PROBLEM TO SOLVE: Reproduce the full listing below unchanged, apart from the pictures.

##### DATASET EXCERPT

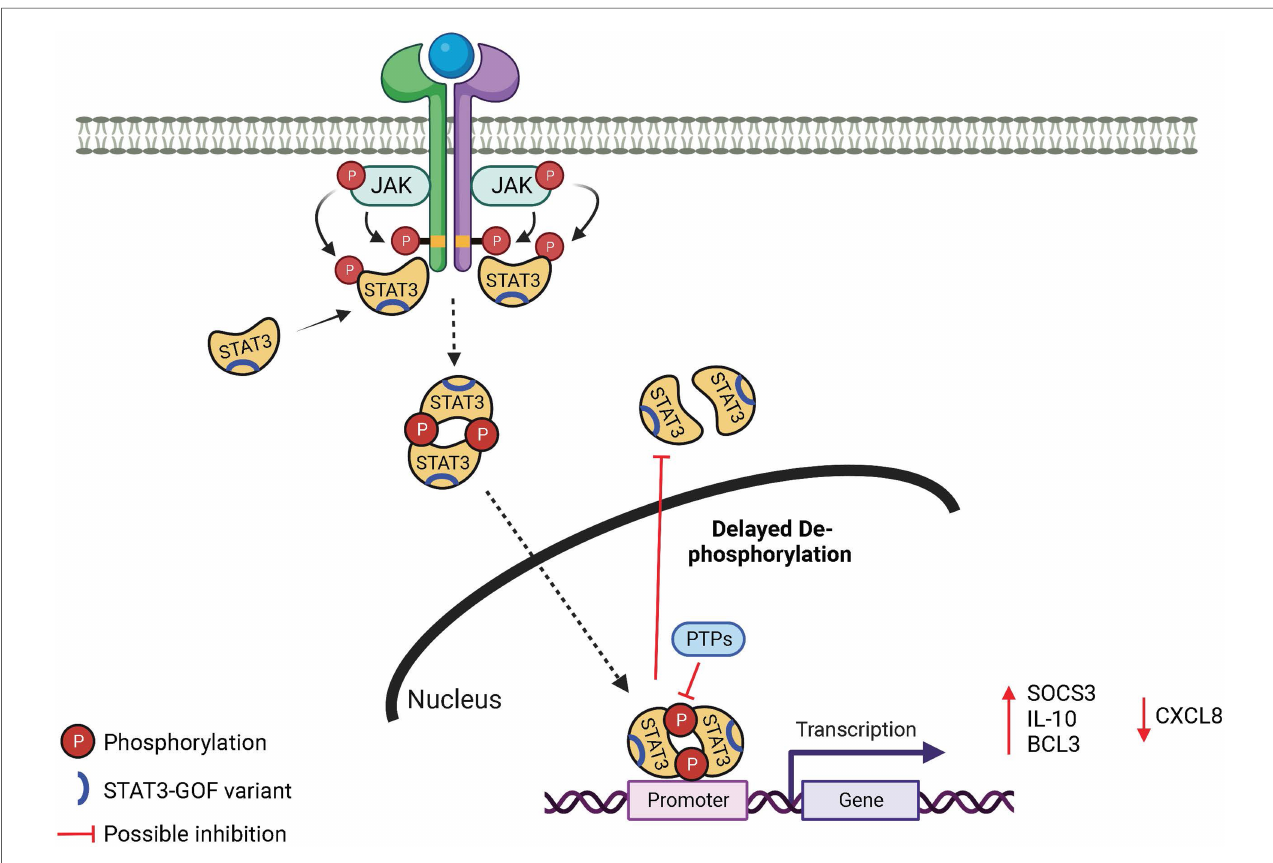
FIGURE 1 Mechanism in STAT3 GOF syndrome. JAK, Janus kinase; STAT, signal transducer and activator of transcription; PTP, protein tyrosine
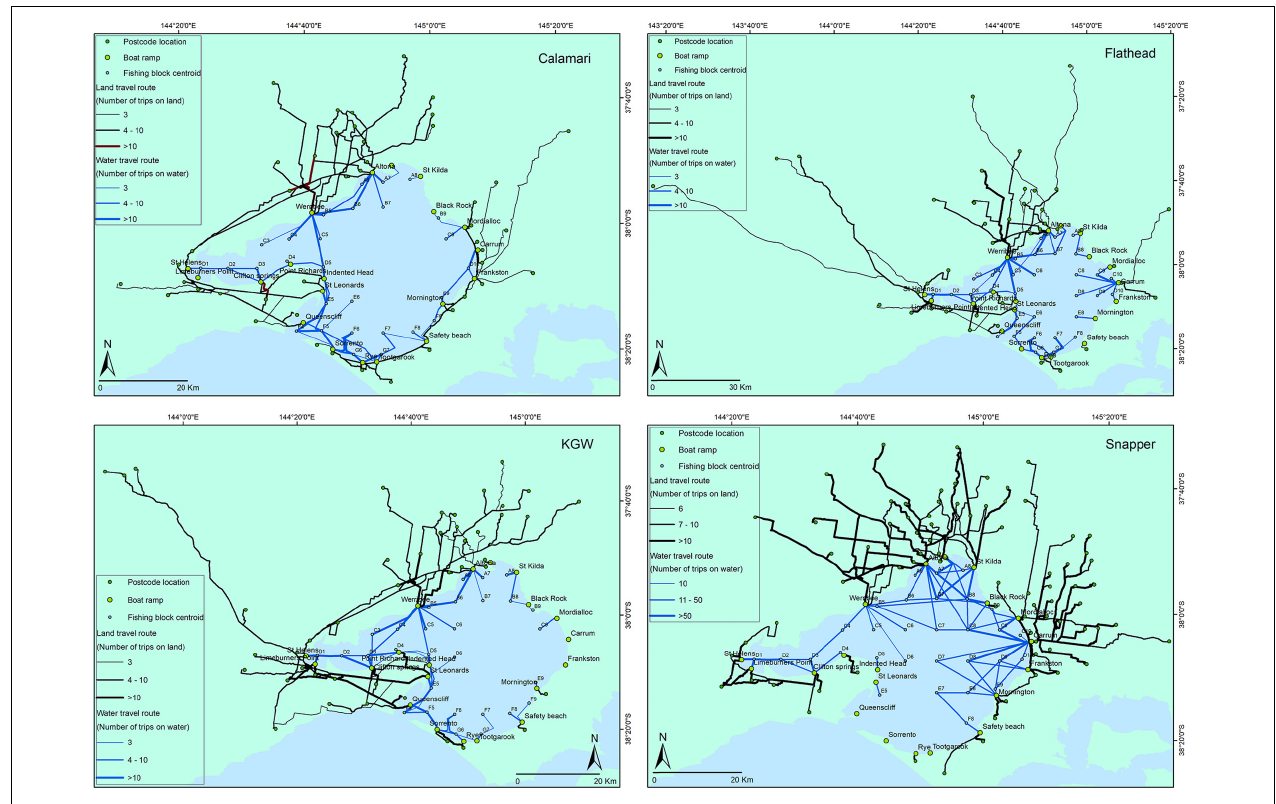
FIGURE 10 | Map of the most popular fishing trips over land and water (from residential postcode to the boat ramps and fishing blocks) to target the four main recreationally targeted species in Port Phillip Bay combined across years. These routes incorporate around 50% of all fishing trips on land, and over 80% of all fishing trips on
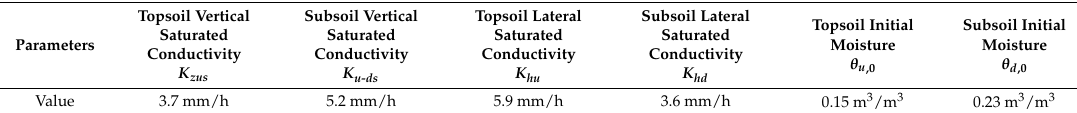
Table 3. Key parameters of the model after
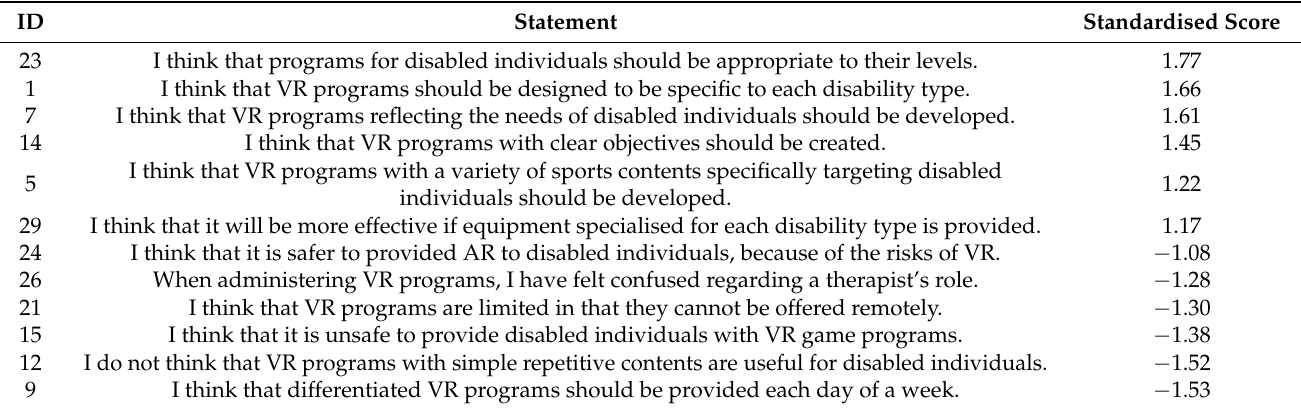
Table 6. Type 1 statements and standardised scores ( ± 1.00 and above).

##########

SOLUTION:
FIGURE 1 Mechanism in STAT3 GOF syndrome. JAK, Janus kinase; STAT, signal transducer and activator of transcription; PTP, protein tyrosine
FIGURE 10 | Map of the most popular fishing trips over land and water (from residential postcode to the boat ramps and fishing blocks) to target the four main recreationally targeted species in Port Phillip Bay combined across years. These routes incorporate around 50% of all fishing trips on land, and over 80% of all fishing trips on
Table 3. Key parameters of the model after
Table 6. Type 1 statements and standardised scores ( ± 1.00 and above).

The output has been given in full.